Compiti da svolgere:
**a.** Rispondi a queste domande sull'articolo sulla festa della Repubblica a Termoli:
(i) Chi ha organizzato la manifestazione e quale carica ricopre?
(ii) Per quale motivo è stato rinviato il convegno dibattito, e a quando?
(iii) Da quale articolo della Costituzione prenderà il via l'appuntamento?
**b.** Scrivi il seguito dell'articolo sulla festa della Repubblica a Termoli, partendo dopo l'ultima frase riportata.

Brano citato:
========

TERMOLI. Una festa ‘made in Italy’ quella del 2 giugno, giornata celebrativa della festa della Repubblica italiana.
Come avviene a Termoli da tre anni, ormai, anche stavolta il presidente di Italia Civile Francesco Fiardi ha organizzato una manifestazione per celebrare il 62esimo anniversario della proclamazione della Repubblica Italiana e, quindi, i 61 anni della nostra Costituzione.
“Il convegno dibattito – rinviato a venerdì prossimo per il maltempo – è aperto a tutti i cittadini vogliosi di indagare la consapevolezza del proprio senso civico- ha spiegato Fiardi- mediante una più approfondita ed incisiva conoscenza della Carta Costituzionale. L’appuntamento, infatti, prenderà il via dal tema del lavoro, in particolar modo quindi dall’articolo 4 della Costituzione italiana”. Un’occasione importante, quella di oggi, per richiamare l’attenzione pubblica sulla perdurante attualità e fecondità dei valori fondamentali che ispirano la Costituzione e che sono espressi dalle disposizioni di questo testo, basilare per la costruzione e lo sviluppo della nostra società.

========

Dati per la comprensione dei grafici
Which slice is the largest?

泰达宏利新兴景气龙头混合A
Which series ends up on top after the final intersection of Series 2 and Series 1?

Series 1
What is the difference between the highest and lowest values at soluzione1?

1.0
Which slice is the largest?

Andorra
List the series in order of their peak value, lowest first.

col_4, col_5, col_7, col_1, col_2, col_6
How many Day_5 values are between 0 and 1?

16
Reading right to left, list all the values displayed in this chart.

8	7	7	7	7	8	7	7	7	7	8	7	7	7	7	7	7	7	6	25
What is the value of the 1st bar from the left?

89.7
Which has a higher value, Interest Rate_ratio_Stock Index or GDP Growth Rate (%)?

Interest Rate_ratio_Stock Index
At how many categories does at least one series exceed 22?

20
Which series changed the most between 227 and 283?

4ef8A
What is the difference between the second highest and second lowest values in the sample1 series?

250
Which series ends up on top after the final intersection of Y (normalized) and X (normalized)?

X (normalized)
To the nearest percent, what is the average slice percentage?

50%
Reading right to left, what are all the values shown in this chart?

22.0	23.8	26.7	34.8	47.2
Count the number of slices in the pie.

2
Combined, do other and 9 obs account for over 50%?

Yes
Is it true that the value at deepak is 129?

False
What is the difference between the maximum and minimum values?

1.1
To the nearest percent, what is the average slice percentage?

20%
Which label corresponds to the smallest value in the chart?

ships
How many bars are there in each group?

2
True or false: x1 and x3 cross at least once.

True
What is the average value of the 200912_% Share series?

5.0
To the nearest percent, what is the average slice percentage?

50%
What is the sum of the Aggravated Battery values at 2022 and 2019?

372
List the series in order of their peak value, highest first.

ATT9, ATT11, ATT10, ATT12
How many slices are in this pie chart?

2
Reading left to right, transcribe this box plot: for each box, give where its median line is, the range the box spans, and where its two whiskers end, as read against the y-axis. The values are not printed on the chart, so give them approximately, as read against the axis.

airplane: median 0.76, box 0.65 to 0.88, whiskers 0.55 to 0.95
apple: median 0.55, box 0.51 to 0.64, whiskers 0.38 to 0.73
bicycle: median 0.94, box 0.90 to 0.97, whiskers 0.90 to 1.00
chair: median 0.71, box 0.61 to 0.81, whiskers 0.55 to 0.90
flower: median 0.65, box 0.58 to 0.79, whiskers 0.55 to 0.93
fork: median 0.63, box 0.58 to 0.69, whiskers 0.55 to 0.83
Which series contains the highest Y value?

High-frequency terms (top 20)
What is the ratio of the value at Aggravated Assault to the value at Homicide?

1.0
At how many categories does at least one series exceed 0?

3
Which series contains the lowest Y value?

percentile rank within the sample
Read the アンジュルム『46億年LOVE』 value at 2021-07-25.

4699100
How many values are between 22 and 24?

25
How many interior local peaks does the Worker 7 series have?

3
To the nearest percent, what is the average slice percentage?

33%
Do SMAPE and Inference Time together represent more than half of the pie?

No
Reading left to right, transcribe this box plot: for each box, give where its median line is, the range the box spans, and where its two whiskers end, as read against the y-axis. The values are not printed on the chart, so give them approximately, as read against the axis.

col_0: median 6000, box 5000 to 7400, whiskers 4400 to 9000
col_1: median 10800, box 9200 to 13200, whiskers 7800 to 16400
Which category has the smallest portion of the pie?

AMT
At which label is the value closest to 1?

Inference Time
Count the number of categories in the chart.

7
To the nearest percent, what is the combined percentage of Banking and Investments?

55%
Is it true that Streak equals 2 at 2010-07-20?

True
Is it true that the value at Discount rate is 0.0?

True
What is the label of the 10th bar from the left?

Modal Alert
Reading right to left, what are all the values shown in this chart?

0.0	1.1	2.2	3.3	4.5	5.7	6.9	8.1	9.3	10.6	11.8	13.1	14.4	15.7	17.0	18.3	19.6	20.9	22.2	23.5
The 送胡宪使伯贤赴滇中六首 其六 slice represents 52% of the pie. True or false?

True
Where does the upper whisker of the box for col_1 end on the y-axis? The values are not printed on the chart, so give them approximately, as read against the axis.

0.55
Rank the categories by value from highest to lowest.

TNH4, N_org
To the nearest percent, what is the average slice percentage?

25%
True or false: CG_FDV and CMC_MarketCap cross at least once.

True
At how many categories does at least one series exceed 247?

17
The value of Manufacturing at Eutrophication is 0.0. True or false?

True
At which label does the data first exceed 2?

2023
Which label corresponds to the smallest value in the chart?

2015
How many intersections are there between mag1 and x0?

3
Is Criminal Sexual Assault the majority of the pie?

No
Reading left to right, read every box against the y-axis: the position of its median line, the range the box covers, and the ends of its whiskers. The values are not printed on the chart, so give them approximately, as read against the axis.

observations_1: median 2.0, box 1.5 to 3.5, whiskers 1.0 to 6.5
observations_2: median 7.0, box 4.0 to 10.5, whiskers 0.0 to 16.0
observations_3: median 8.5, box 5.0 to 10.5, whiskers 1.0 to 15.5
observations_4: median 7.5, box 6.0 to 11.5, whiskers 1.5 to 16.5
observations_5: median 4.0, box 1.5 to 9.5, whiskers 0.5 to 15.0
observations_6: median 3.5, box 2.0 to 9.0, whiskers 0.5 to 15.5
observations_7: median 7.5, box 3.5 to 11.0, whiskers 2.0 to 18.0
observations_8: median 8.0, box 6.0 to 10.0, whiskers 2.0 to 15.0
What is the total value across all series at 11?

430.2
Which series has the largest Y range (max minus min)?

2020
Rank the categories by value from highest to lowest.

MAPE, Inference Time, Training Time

========

Risultati dell'esercizio:
**a.**
(i) Francesco Fiardi, presidente di Italia Civile.
(ii) Per il maltempo; è stato rinviato a venerdì prossimo.
(iii) Dall'articolo 4, sul tema del lavoro.

**b.**
“L’Italia promuove il diritto al lavoro- ha dichiarato il presidente di Italia Civile- ma bisognerà discutere molto dell’articolo 4. Si leggeranno alcuni articoli della Costituzione e poi ci sarà un discorso, cui seguirà un dibattito. Bisogna fare festa perché abbiamo avuto e forse avremo ancora uno spiraglio di democrazia, di benessere, anche se sembra che ora stiamo tornando ad essere sudditi”. Insomma, una giornata in cui troveranno spazio riflessioni sul passato, presente e futuro ed un momento cui l’intera cittadinanza è invitata a partecipare.
Ma, appunto, i cittadini cosa pensano di questa ricorrenza? “Il 2 giugno è una data importante, forse la più importante- ha commentato un signore- perché il numero segnato in rosso sul calendario ci ricorda sempre la scelta degli italiani della forma di governo da dare al Paese. Per fortuna è stata scelta la forma repubblicana! Forse, però, bisognerebbe ricordarsi più spesso dell’importanza del tricolore. E, soprattutto, dare più valore alle cose, agire davvero per il bene della gente. Ed in questo mi riferisco ai politici ”.
Molti altri, invece, hanno affermato che la festa della Repubblica è sì importante, ma non viene ricordata a dovere. “ Penso che il 2 giugno abbia solo il nome di festa- ha affermato una signora- E, soprattutto, che serva solo per saltare un turno di lavoro. Niente di più sbagliato. Bisognerebbe dare più valore alle cose, agire davvero per il bene della gente. Ed in questo mi riferisco ai politici!”.
Le opinioni sull’anniversario della Repubblica sono disparate ed oggi, per farsi un’opinione più realistica o per compararla con quella degli altri e festeggiare ‘a dovere’ come ha detto qualcuno, sarebbe bene non mancare all’appuntamento fissato in prossimità dell’Api.